Catagen: The Transition Phase
Once a hair finishes its growth cycle, it enters catagen, a short transition period lasting about two to four weeks. During catagen, the lower portion of the follicle shrinks and detaches from its blood supply. The follicle loses about one-sixth of its standard diameter as it regresses.
This is also when a “club hair” forms. The base of the hair strand hardens into a small, rounded bulb as it separates from the nourishing root. The hair is no longer growing, but it remains anchored in the follicle. Think of it as the follicle shutting down its production line and locking the finished product in place before taking a break. Only about 1-2% of your hair is in catagen at any time, so this phase is brief and largely invisible.
Telogen: The Resting Phase
After catagen, the follicle enters telogen, a resting period that lasts two to four months. The club hair sits loosely in the follicle while the follicle itself remains dormant. No new growth happens during this time.
At the end of telogen, the old hair is pushed out as the follicle re-enters anagen and a brand-new hair shaft begins forming underneath it. This shedding process is sometimes called the exogen phase. The old hair falls out only after the next growth cycle has already started, so in a healthy scalp, every shed hair is being replaced. You can expect to lose between 50 and 150 hairs per day through this natural turnover. Those are the hairs you see on your pillow, in the drain, or caught in your brush.
What Disrupts the Cycle
Hair loss becomes noticeable when something shortens the anagen phase or pushes too many follicles into telogen at once. Several factors can tip that balance:
- Hormones: DHT, a byproduct of testosterone, binds to receptors in the hair follicle and shrinks the growth phase while stretching the resting phase. This is the core mechanism behind pattern hair loss in both men and women.
- Stress: Physical or emotional stress can trigger a large wave of follicles to shift from anagen to telogen simultaneously, a condition called telogen effluvium. The result is noticeable shedding that typically shows up two to three months after the stressful event.
- Nutritional deficiency: Caloric restriction and deficiencies in key nutrients can disrupt the anagen-telogen balance and affect hair structure, growth rate, and pigmentation.
- Poor sleep: Consistently poor sleep quality has been linked to increased risk and severity of several types of hair loss.
- Chemotherapy: These medications directly interfere with the rapid cell division that powers anagen, and they can also force follicles into telogen prematurely.
In all of these cases, the underlying issue is the same: the growth phase gets cut short, the resting phase gets extended, and the ratio of growing-to-resting follicles shifts in the wrong direction.
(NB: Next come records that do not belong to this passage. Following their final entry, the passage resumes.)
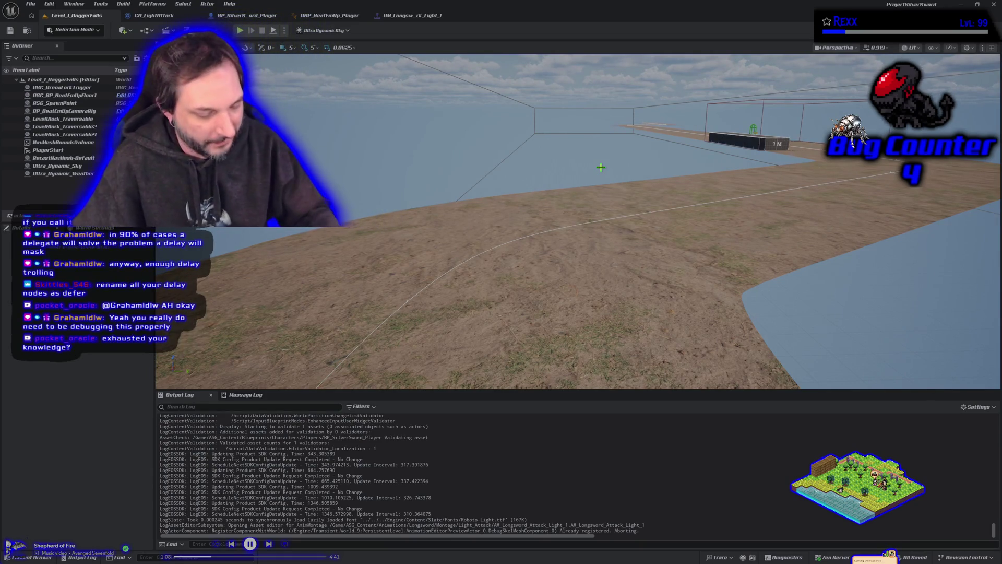
Step: Look down the level path across the gaps, then bring up the GA_LightAttack Blueprint
mouse_move(661, 240)
left_mouse_down()
mouse_move(600, 274)
mouse_move(633, 246)
left_mouse_up()
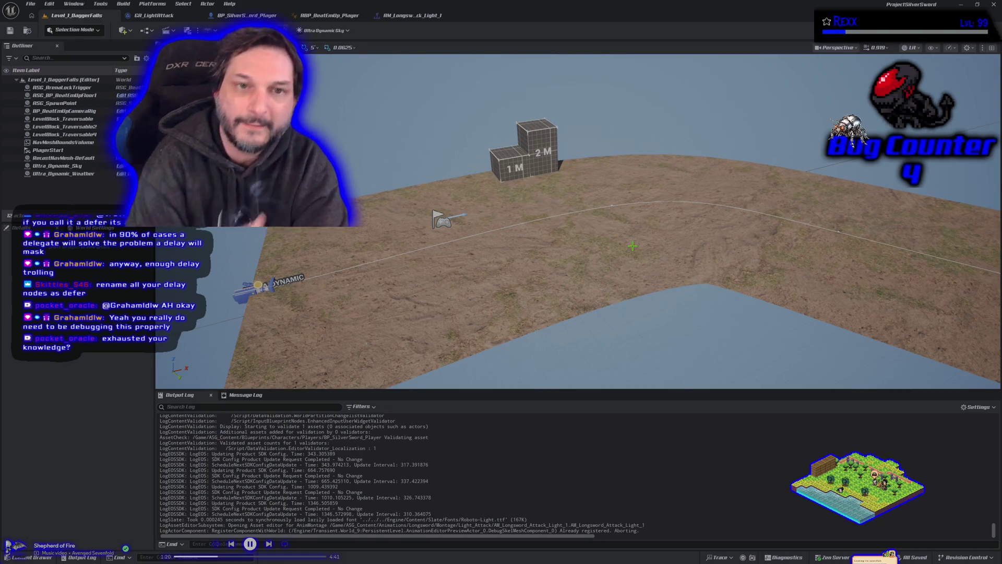
left_click(174, 18)
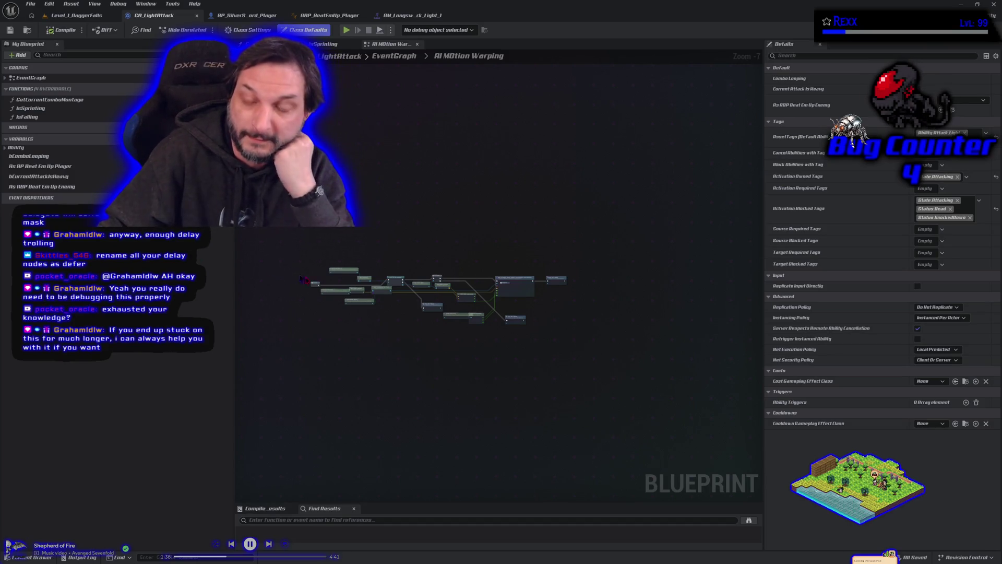
Step: Zoom and centre the AI Motion Warping nodes, then switch GA_LightAttack to its EventGraph
scroll(355, 318, "up", 2)
left_click_drag(365, 336, 343, 379)
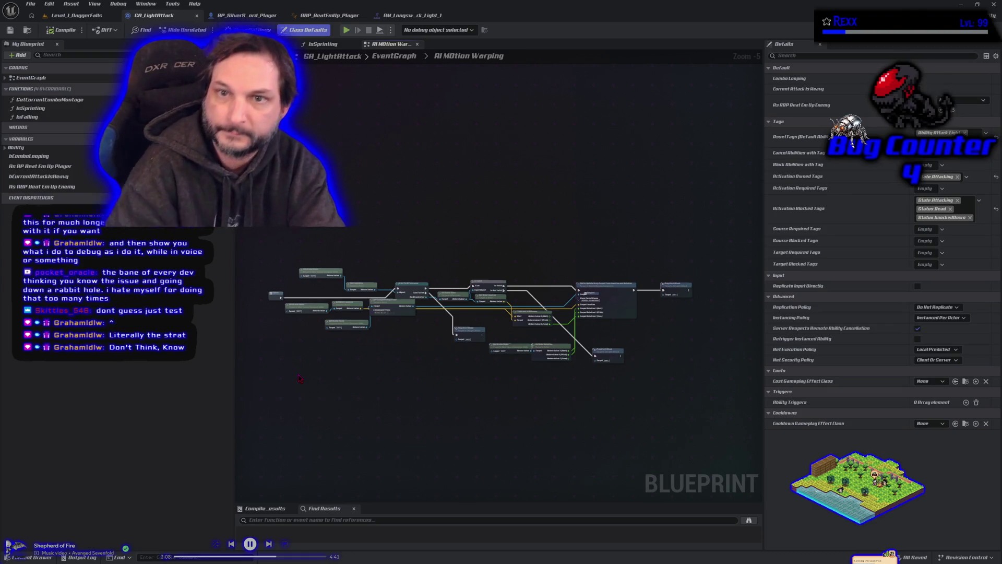
left_click(384, 57)
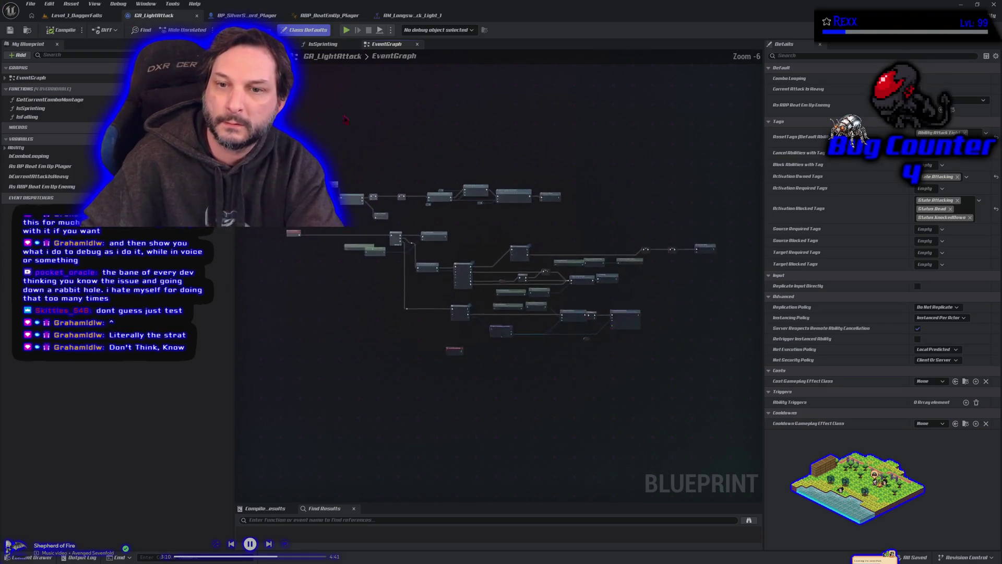
scroll(379, 324, "up", 4)
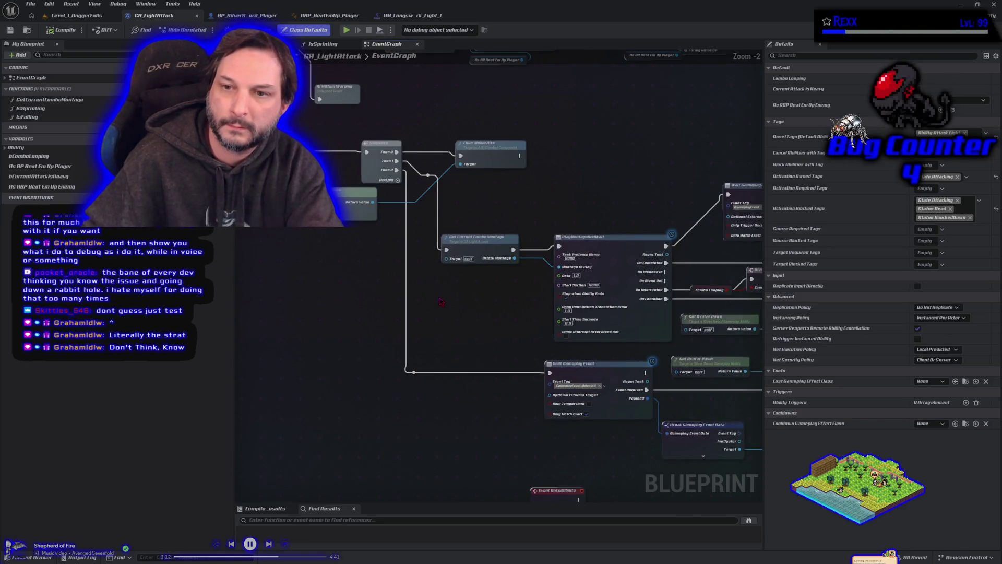
scroll(440, 301, "down", 2)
Healthy hair depends on keeping as many follicles in anagen for as long as possible.
Why Daily Shedding Is Normal
Losing 50 to 150 hairs a day sounds alarming until you consider that you’re born with over a million follicles on your head, each cycling independently. At any moment, the small percentage of follicles finishing their telogen phase are releasing old club hairs while fresh anagen hairs grow in beneath them. You notice more shedding on wash days simply because shampooing loosens hairs that were already detached but caught in surrounding strands.
If you’re consistently seeing significantly more hair than usual in the drain, or if you notice thinning or widening of your part line, that’s a sign the cycle has shifted. More follicles are resting than growing, and fewer new hairs are replacing the ones that fall out. Catching that shift early gives you the most options for addressing it.